Blackpool International Airport Closes
A sad loss for Blackpool as unprofitable airport to closes tonight at 18:00. Only 12 passengers on the final 17:00 flight to the Isle of Man.
The airport site's first aviation use was in October 1909, when the UK's first official public Flying Meeting was held on a specially laid out site at Squires Gate, followed by another in 1910. By 1911 the site had become a racecourse and it was used as a military hospital during the First World War and until 1924. Flights from the site resumed in the early 1930s. Small UK airlines used the airfield during the mid-1930s. Railway Air Services commenced schedules to Blackpool from 15 April 1935, linking the airport with the Isle of Man, Manchester and Liverpool. Connections could be made at the two cities to London and the south and west of England.

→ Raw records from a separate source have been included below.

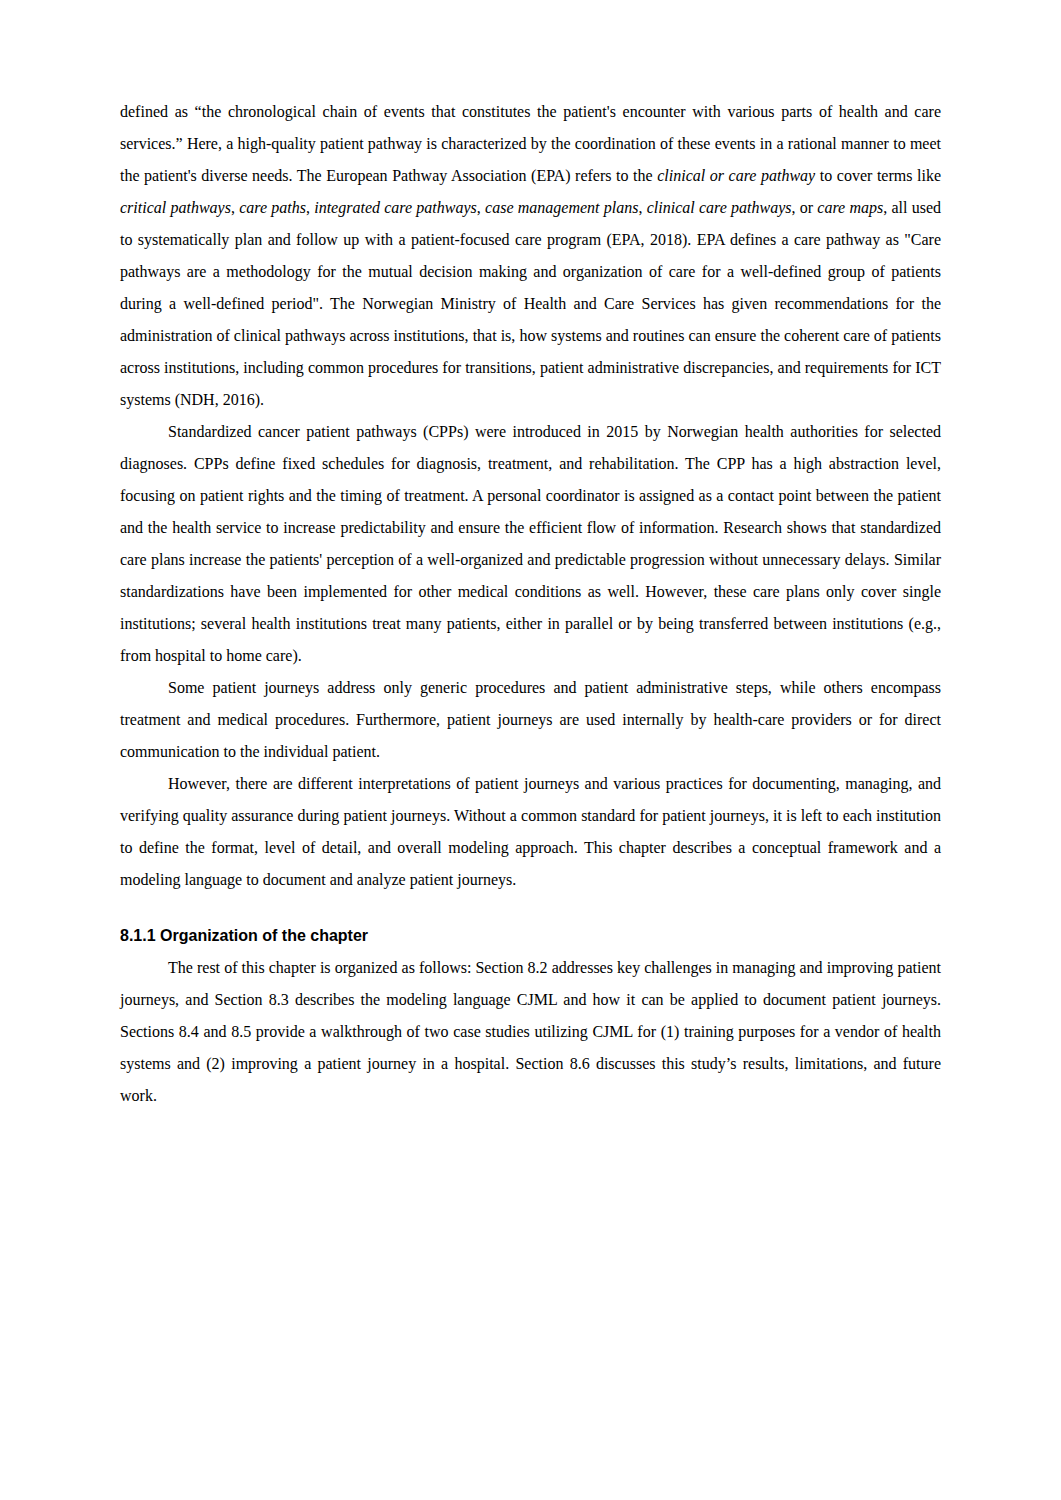defined as “the chronological chain of events that constitutes the patient's encounter with various parts of health and care services.” Here, a high-quality patient pathway is characterized by the coordination of these events in a rational manner to meet the patient's diverse needs. The European Pathway Association (EPA) refers to the clinical or care pathway to cover terms like critical pathways, care paths, integrated care pathways, case management plans, clinical care pathways, or care maps, all used to systematically plan and follow up with a patient-focused care program (EPA, 2018). EPA defines a care pathway as "Care pathways are a methodology for the mutual decision making and organization of care for a well-defined group of patients during a well-defined period". The Norwegian Ministry of Health and Care Services has given recommendations for the administration of clinical pathways across institutions, that is, how systems and routines can ensure the coherent care of patients across institutions, including common procedures for transitions, patient administrative discrepancies, and requirements for ICT systems (NDH, 2016).
Standardized cancer patient pathways (CPPs) were introduced in 2015 by Norwegian health authorities for selected diagnoses. CPPs define fixed schedules for diagnosis, treatment, and rehabilitation. The CPP has a high abstraction level, focusing on patient rights and the timing of treatment. A personal coordinator is assigned as a contact point between the patient and the health service to increase predictability and ensure the efficient flow of information. Research shows that standardized care plans increase the patients' perception of a well-organized and predictable progression without unnecessary delays. Similar standardizations have been implemented for other medical conditions as well. However, these care plans only cover single institutions; several health institutions treat many patients, either in parallel or by being transferred between institutions (e.g., from hospital to home care).
Some patient journeys address only generic procedures and patient administrative steps, while others encompass treatment and medical procedures. Furthermore, patient journeys are used internally by health-care providers or for direct communication to the individual patient.
However, there are different interpretations of patient journeys and various practices for documenting, managing, and verifying quality assurance during patient journeys. Without a common standard for patient journeys, it is left to each institution to define the format, level of detail, and overall modeling approach. This chapter describes a conceptual framework and a modeling language to document and analyze patient journeys.
8.1.1 Organization of the chapter
The rest of this chapter is organized as follows: Section 8.2 addresses key challenges in managing and improving patient journeys, and Section 8.3 describes the modeling language CJML and how it can be applied to document patient journeys. Sections 8.4 and 8.5 provide a walkthrough of two case studies utilizing CJML for (1) training purposes for a vendor of health systems and (2) improving a patient journey in a hospital. Section 8.6 discusses this study’s results, limitations, and future work.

Balfour Beatty, which bought the airport for £14m in 2008, put it back on the market in August, saying losses of £1.5m were unsustainable. The firm warned that if a decent offer wasn’t forthcoming by 7 October then it was curtains for Blackpool. Sadly for the airport’s 110 staff, as well as the hundreds more indirectly employed, no one wanted to buy an unprofitable old wartime relic built to accommodate 1.5m passengers each year which only attracted 235,000 in 2013.